Swap "Nuclear Medicine" for "Radiology" in the items, starting at the beginning and ending at the line that contains "Mastering tips", and give those lines again with nothing else changed.

RECORDS FOR THE EXERCISE »
== Segment start ==
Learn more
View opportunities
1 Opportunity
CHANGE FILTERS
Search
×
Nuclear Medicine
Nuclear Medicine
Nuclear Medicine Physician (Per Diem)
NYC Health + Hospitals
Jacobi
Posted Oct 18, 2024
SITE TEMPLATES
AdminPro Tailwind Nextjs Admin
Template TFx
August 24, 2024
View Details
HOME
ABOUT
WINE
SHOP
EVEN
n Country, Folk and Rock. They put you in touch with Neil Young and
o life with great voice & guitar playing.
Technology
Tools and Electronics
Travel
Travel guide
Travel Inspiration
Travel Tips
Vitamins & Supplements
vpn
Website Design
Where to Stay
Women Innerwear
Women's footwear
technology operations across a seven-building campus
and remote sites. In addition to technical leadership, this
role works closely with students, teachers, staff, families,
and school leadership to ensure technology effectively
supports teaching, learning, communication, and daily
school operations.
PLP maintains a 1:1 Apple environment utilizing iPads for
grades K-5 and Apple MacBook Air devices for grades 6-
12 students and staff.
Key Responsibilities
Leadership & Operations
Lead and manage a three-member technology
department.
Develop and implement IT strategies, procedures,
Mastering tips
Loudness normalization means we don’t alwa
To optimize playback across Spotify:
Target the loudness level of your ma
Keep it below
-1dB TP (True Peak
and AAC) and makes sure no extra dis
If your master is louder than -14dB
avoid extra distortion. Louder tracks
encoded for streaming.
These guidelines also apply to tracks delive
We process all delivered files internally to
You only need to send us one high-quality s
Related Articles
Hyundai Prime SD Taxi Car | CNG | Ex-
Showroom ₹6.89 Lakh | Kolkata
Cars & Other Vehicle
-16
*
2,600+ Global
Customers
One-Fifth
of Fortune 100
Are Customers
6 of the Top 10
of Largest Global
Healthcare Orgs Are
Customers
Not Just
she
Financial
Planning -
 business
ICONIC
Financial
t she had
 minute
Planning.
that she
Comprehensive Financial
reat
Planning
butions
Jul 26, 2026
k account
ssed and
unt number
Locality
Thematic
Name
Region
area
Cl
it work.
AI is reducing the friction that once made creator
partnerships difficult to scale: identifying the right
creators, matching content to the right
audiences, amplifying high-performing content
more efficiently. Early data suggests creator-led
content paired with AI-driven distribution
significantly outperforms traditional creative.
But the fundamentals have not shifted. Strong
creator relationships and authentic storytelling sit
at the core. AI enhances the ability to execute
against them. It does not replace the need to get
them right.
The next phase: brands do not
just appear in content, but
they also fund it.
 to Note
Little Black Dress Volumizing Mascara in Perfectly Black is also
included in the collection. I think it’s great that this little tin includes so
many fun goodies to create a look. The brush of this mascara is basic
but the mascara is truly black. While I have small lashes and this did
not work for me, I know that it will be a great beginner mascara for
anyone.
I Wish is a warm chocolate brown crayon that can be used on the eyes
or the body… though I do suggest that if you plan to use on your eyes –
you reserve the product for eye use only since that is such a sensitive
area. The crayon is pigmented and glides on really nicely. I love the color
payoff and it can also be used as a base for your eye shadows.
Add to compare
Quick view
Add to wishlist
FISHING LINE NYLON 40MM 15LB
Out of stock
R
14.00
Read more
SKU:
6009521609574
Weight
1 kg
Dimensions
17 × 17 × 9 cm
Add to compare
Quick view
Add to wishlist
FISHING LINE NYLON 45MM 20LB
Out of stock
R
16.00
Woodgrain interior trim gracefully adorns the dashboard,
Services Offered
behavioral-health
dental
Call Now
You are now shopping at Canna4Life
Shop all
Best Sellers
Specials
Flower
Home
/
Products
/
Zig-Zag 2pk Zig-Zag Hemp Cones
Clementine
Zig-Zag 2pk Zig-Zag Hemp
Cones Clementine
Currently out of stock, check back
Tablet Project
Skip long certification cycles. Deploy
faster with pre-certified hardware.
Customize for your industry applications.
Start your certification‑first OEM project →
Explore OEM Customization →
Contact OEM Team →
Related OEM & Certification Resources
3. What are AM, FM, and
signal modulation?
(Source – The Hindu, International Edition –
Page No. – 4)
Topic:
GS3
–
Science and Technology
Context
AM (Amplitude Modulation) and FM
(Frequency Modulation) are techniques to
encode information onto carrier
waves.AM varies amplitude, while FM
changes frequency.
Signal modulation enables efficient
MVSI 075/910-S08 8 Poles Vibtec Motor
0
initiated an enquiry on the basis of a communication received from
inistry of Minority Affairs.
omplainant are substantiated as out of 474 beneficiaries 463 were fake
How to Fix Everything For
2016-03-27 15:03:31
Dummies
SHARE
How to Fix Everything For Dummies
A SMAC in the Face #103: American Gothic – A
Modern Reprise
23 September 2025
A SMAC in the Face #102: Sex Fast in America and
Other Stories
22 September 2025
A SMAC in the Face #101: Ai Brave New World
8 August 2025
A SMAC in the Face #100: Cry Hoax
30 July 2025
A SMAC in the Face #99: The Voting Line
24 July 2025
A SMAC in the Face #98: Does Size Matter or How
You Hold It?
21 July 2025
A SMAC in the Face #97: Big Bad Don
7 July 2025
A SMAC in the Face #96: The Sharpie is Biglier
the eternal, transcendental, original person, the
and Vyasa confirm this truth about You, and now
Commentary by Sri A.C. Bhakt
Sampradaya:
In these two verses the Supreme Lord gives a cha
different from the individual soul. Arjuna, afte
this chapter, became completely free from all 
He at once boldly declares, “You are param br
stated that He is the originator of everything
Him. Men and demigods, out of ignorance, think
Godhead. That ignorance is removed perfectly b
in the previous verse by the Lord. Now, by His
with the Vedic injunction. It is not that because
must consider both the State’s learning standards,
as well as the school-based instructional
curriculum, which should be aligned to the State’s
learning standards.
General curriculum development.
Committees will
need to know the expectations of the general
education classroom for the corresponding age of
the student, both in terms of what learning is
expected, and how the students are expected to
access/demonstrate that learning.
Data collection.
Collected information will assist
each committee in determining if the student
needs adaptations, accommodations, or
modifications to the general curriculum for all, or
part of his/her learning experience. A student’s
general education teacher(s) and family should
== Segment end ==
EXERCISE ANSWER »
Learn more
View opportunities
1 Opportunity
CHANGE FILTERS
Search
×
Radiology
Radiology
Radiology Physician (Per Diem)
NYC Health + Hospitals
Jacobi
Posted Oct 18, 2024
SITE TEMPLATES
AdminPro Tailwind Nextjs Admin
Template TFx
August 24, 2024
View Details
HOME
ABOUT
WINE
SHOP
EVEN
n Country, Folk and Rock. They put you in touch with Neil Young and
o life with great voice & guitar playing.
Technology
Tools and Electronics
Travel
Travel guide
Travel Inspiration
Travel Tips
Vitamins & Supplements
vpn
Website Design
Where to Stay
Women Innerwear
Women's footwear
technology operations across a seven-building campus
and remote sites. In addition to technical leadership, this
role works closely with students, teachers, staff, families,
and school leadership to ensure technology effectively
supports teaching, learning, communication, and daily
school operations.
PLP maintains a 1:1 Apple environment utilizing iPads for
grades K-5 and Apple MacBook Air devices for grades 6-
12 students and staff.
Key Responsibilities
Leadership & Operations
Lead and manage a three-member technology
department.
Develop and implement IT strategies, procedures,
Mastering tips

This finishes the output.